There’s been several Memorial Day essays – but this is one of my favorites.
Calling Home
It’s Memorial Day, and for the first time in a very long time, I actually felt like calling Mom and Dad. I do think about them a lot, but it’s not often that I just feel like picking up the phone and talking to them. Mom passed away in 2011, Dad in 2016, so it’s really not possible to make the call. But we talked a lot throughout their lives, often by phone, and always on Sundays and holidays. So there’s that “motor memory” of connecting.
You didn’t call before nine. By nine they were both up, at the table, drinking coffee. Before nine they’d answer the phone, but they weren’t really ready for a conversation. We could talk about almost anything; Mom and Dad were always involved in the world. This morning’s conversation might have been about school shootings and politics. Mom would be happy that I retired; she always worried that something would happen at my school and I might get hurt.
Memories
And we would have talked about Memorial Day. It was always a day of remembrance for them. Mom and Dad both served in World War II: it was the seminal event in their lives. Not only did the offer up their lives for their country, but they met, fell in love, and married all in the crucible of world conflict. Memorial Day is not Veterans Day; it’s a time to remember those who made the ultimate sacrifice in their service. But Mom and Dad lost lots of friends in their War, “the War” as they would say. Memorial Day took them back to those times. For them, like Dickens, it was “…The best of times, it was the worst of times”. There was nothing worse than the losses, but there was nothing more involving, energizing, and intense than their war experiences.
“Their War” ended a whole lifetime ago, seventy-eight years. Since then there have been American wars in Korea and Vietnam, Panama, the Balkans, Kuwait, Somalia, Afghanistan and Iraq. We have asked our military to defend our national interest, and they have. And there has been political turmoil about many of those wars, turmoil that has sometimes spilled over onto those just doing their duty. It isn’t that every war the US has fought was “righteous”, but that’s not the fault of those soldiers who made the ultimate sacrifice on all those foreign fields.
So on Memorial Day, we should remember those who sacrificed in all of those wars, whether we were in favor of them or not.
There are two memories, “stories” I would share on this Memorial Day.
Small Town Boy
The first is about my early teaching years living in the small town of Pataskala. As a teacher I’d hear the kids talking about the “scary old guy” who would walk the streets of the town, talking to himself. The kids didn’t know what to do, and made up all sorts of tales about him.

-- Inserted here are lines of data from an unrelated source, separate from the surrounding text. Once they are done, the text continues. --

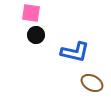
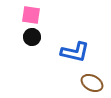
pink square: moved 2 px down
black circle: moved 4 px left, 2 px down
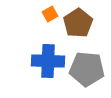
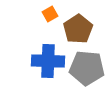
brown pentagon: moved 6 px down
gray pentagon: moved 1 px up
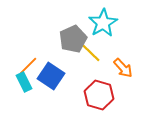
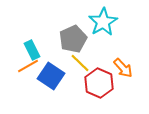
cyan star: moved 1 px up
yellow line: moved 11 px left, 10 px down
orange line: rotated 15 degrees clockwise
cyan rectangle: moved 8 px right, 32 px up
red hexagon: moved 12 px up; rotated 8 degrees clockwise
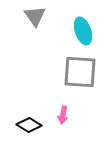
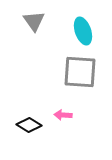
gray triangle: moved 1 px left, 5 px down
pink arrow: rotated 84 degrees clockwise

I found out the real story. He had been a kid, just like them, in 1943 in the middle of World War II. He graduated from high school and went into the Navy to serve his country. And he was on board a ship when it got torpedoed in the Pacific. We don’t know exactly what happened on that ship, but we can imagine the terror of flames and explosions. Eventually the order was given to abandon ship, and that young man, hardly a year out of high school, went into the sea.
Hours later he was pulled from the waves, physically undamaged. But sometime in the crisis, from the chaos on deck and into the water, he lost his mind. It turned inside itself, and he was never the same. High school kids sign up for the military, and they know the risks. They might die in combat, or come home injured or even disfigured. But they don’t think about losing themselves out there in the battle. But that’s what happened to him.

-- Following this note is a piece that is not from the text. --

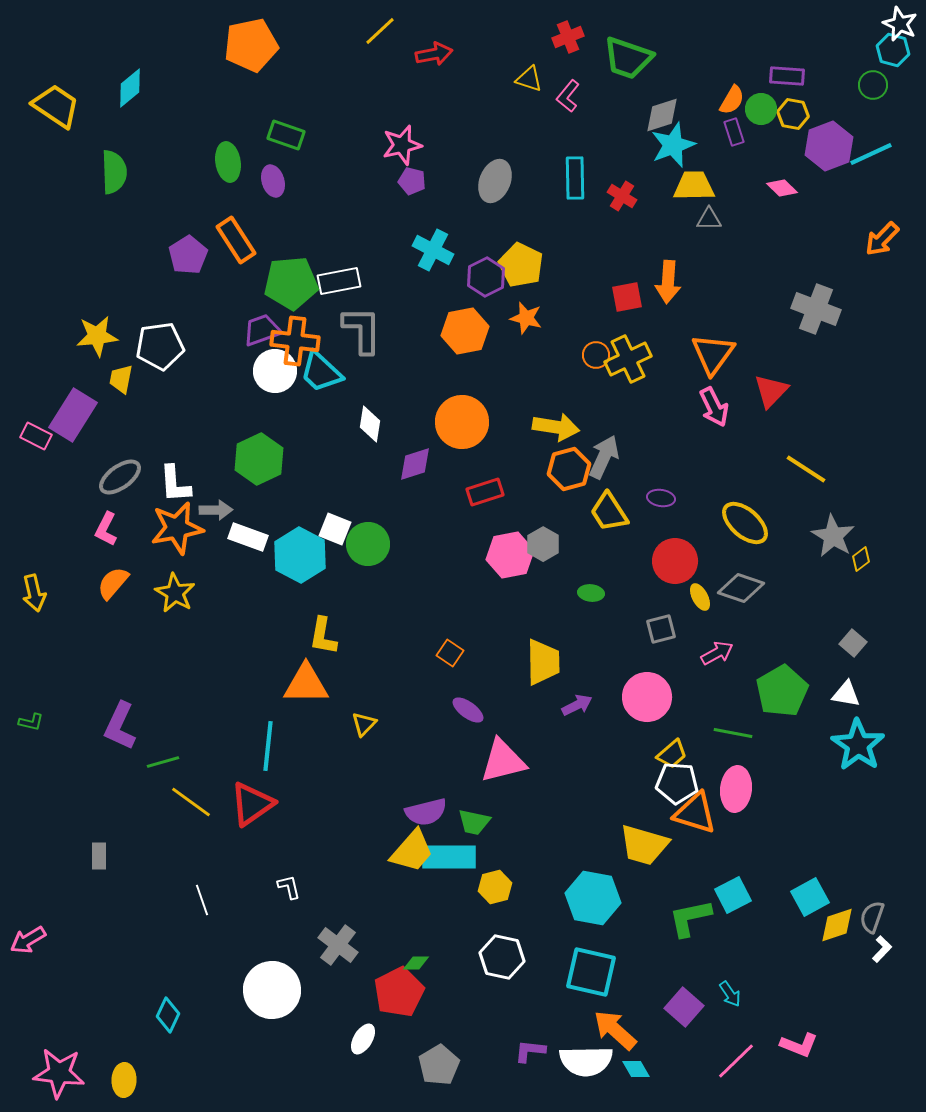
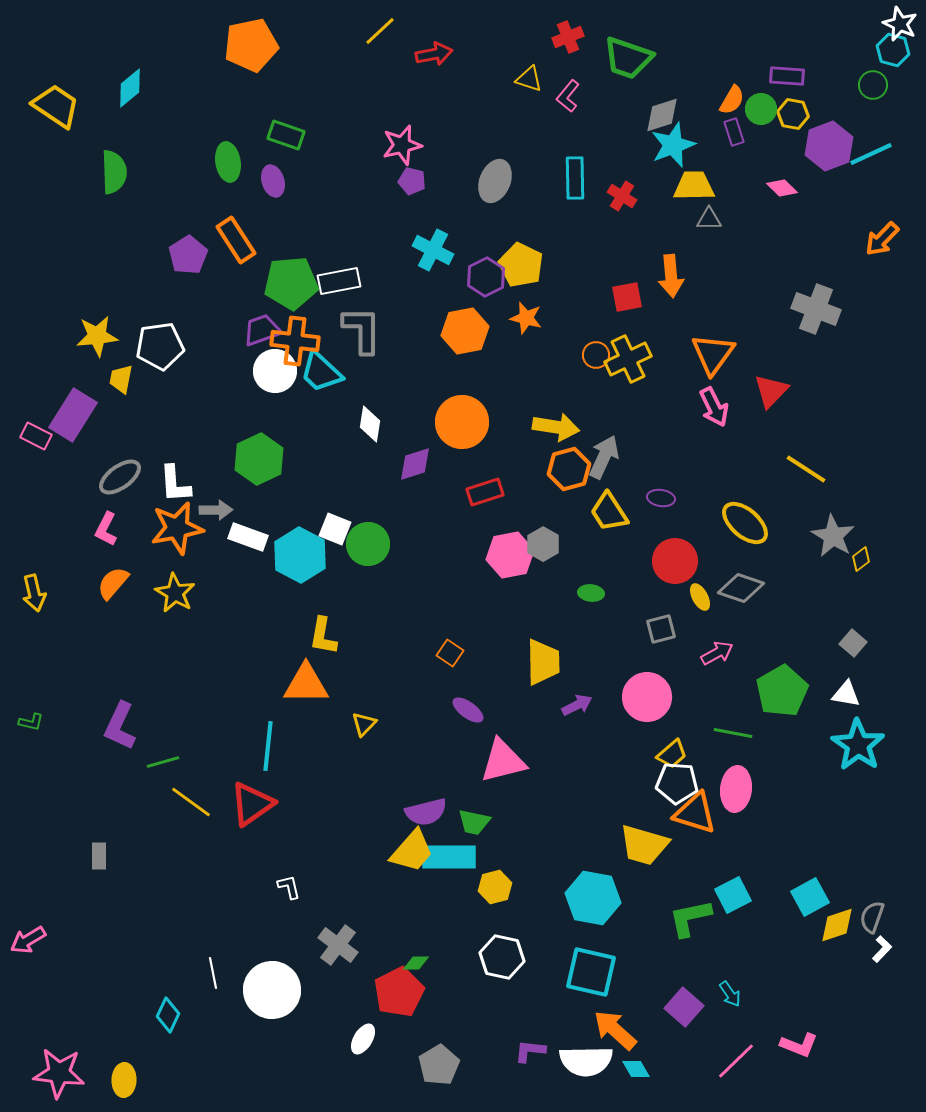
orange arrow at (668, 282): moved 3 px right, 6 px up; rotated 9 degrees counterclockwise
white line at (202, 900): moved 11 px right, 73 px down; rotated 8 degrees clockwise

He lived with family here in town, and every morning he’d walk the streets, talking to himself. The local restaurants knew his story, and he had a free coffee or breakfast whenever he stopped. He was our little town’s “memorial” to the ultimate sacrifices of war.
A New Monument
And the second is about Mom and Dad. It was around 2007, and they had not visited the new World War II monument in Washington. So we loaded up in my Suburban, and did the trip “overland” along US 50 to the Capital. It would be their last time to go, and we couldn’t walk the miles we used to in DC. But we could go to the Mall, and Mom and Dad could see the new memorial to “Their War”: to them.
Mom was in a wheelchair to save her strength, and the three of us explored the beautiful columns and water features of the monument to the “Greatest Generation”. But what really struck them were the engravings on the wall, depicting iconic images of the War. You could not only see them, but feel them, touching the figures in the bronze pictures. Mom cried, Dad was solemn, and folks came up and thanked them for their service. There were others from “the War” there as well, and Mom and Dad shared “the honor” with all those other World War II vets; and all that did not live to see the monument.
I’m glad I could take them to see it. I’m honored that I was able to share that experience with them. And I wish I could talk to them about it on the phone today.